Il est évident qu’en s’adonnant au même jeu tous les jours, des améliorations seront perceptibles. Mais cela signifie-t-il que nous transposons ces habiletés dans la vie de tous les jours ? Rien n’est moins sûr.

« Si vous faites chaque jour une heure d’activités de mémoire sur votre téléphone ou votre ordinateur, vous allez certainement vous améliorer dans cette tâche. Ce qui est difficile à démontrer, c’est une fois qu’on améliore nos compétences dans un jeu en particulier, est-ce que cela pourra s’appliquer dans d’autres tâches ? Est-ce qu’on peut généraliser les bénéfices ? Il n’y a pas beaucoup d’applications en ligne qui ont réussi à le démontrer », constate le neurologue Christian Bocti.

Si les entraînements cérébraux ne représentent pas un moyen infaillible de retarder le déclin de votre cerveau, il est faux de croire que la partie est perdue d’avance et qu’il n’y a aucune façon de le stimuler.

La pratique d’une activité physique s’avérerait très efficace pour garder son cerveau en santé. Les hypothèses pour expliquer les bénéfices sont nombreuses : un effort cardiovasculaire facilite la circulation du sang ainsi que l’apport en oxygène et en nutriments aux cellules nerveuses. D’autres études avancent que les hormones libérées durant l’entraînement contribueraient à la formation de nouvelles cellules cérébrales. Une bonne motivation pour rester quelques minutes de plus sur le tapis roulant.

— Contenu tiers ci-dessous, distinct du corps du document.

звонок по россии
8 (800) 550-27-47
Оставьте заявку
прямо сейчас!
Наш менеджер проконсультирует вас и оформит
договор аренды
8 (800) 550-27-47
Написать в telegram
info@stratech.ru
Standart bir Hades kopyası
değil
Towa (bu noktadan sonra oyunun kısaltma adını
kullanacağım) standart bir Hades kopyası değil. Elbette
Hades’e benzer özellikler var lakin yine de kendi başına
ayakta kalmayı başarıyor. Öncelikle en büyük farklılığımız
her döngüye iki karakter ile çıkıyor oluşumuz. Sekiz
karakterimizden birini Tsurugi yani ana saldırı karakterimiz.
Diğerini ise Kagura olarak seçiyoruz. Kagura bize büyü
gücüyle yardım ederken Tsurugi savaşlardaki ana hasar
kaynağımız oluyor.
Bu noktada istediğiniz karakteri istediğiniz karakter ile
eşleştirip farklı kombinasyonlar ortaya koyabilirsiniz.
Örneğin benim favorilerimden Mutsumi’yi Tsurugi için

Les interactions sociales semblent également jouer un rôle. « Pour un même risque de maladies liées au cerveau, un bon réseau social causerait moins de dommages à la mémoire », a constaté Christian Bocti.

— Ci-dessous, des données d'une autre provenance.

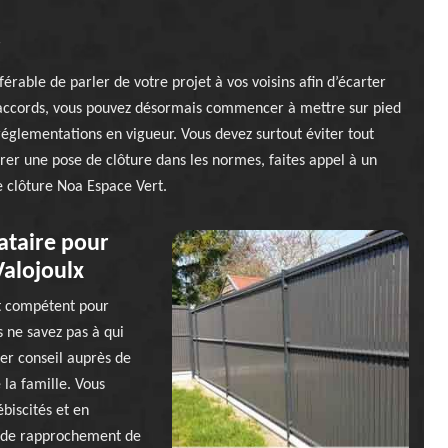
r
érable de parler de votre projet à vos voisins afin d’écarter
s accords, vous pouvez désormais commencer à mettre sur pied
réglementations en vigueur. Vous devez surtout éviter tout
urer une pose de clôture dans les normes, faites appel à un
e clôture Noa Espace Vert.
ataire pour
Valojoulx
et compétent pour
s ne savez pas à qui
er conseil auprès de
la famille. Vous
ébiscités et en
de de rapprochement de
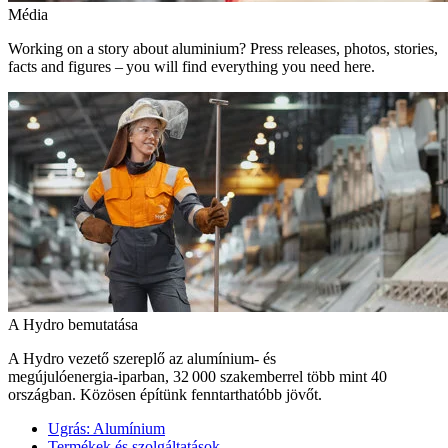
Média
Working on a story about aluminium? Press releases, photos, stories,
facts and figures – you will find everything you need here.
A Hydro bemutatása
A Hydro vezető szereplő az alumínium- és
megújulóenergia‑iparban, 32 000 szakemberrel több mint 40
országban. Közösen építünk fenntarthatóbb jövőt.
Ugrás:
Alumínium
Termékek és szolgáltatások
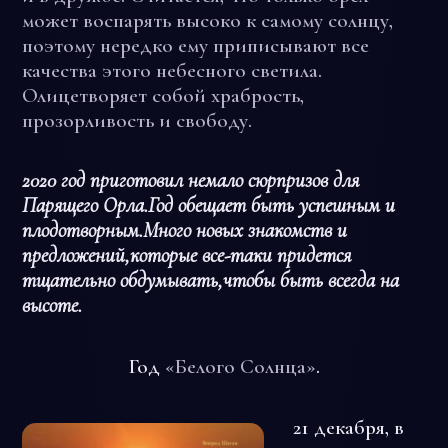
может воспарять высоко к самому солнцу,
поэтому нередко ему приписывают все
качества этого небесного светила.
Олицетворяет собой храбрость,
прозорливость и свободу.
2020 год приготовил немало сюрпризов для
Парящего Орла.Год обещает быть успешным и
плодотворным.Много новых знакомств и
предложений,которые все-таки придется
тщательно обдумывать,чтобы быть всегда на
высоте.
Год
«Белого Солнца»
.
21 декабря, в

Le réflexe de se jeter sur le téléphone intelligent dès qu’on recherche le nom d’un acteur connu ou le chemin pour se rendre au café le plus près n’aide en rien nos circuits à se développer. Se creuser les méninges éviterait de rendre notre cerveau trop paresseux.

Le coût d’opportunité

Avant d’investir du temps et de l’argent dans ces jeux neuronaux, il importe de déterminer ce que les économistes appellent le coût d’opportunité, plaident les neurologues de Stanford. Qu’auriez-vous pu accomplir durant ces minutes « d’entraînement » ? Si vous aviez utilisé ce temps à marcher, à apprendre l’italien ou à jouer avec vos petits-enfants, il vaut peut-être mieux laisser tomber la tablette. Toutefois, si ces jeux vous tiennent loin d’une activité plus sédentaire, comme regarder la télévision, c’est à vous de jouer !

« On ne peut pas dire aux gens de faire 15 minutes d’exercices par jour et que tout ira bien. En dehors de ces activités, si vous ne faites rien pour aider à la santé de votre cerveau, ce n’est pas une formule magique. C’est l’ensemble de vos activités et de votre mode de vie qui compte », conclut le chercheur clinicien.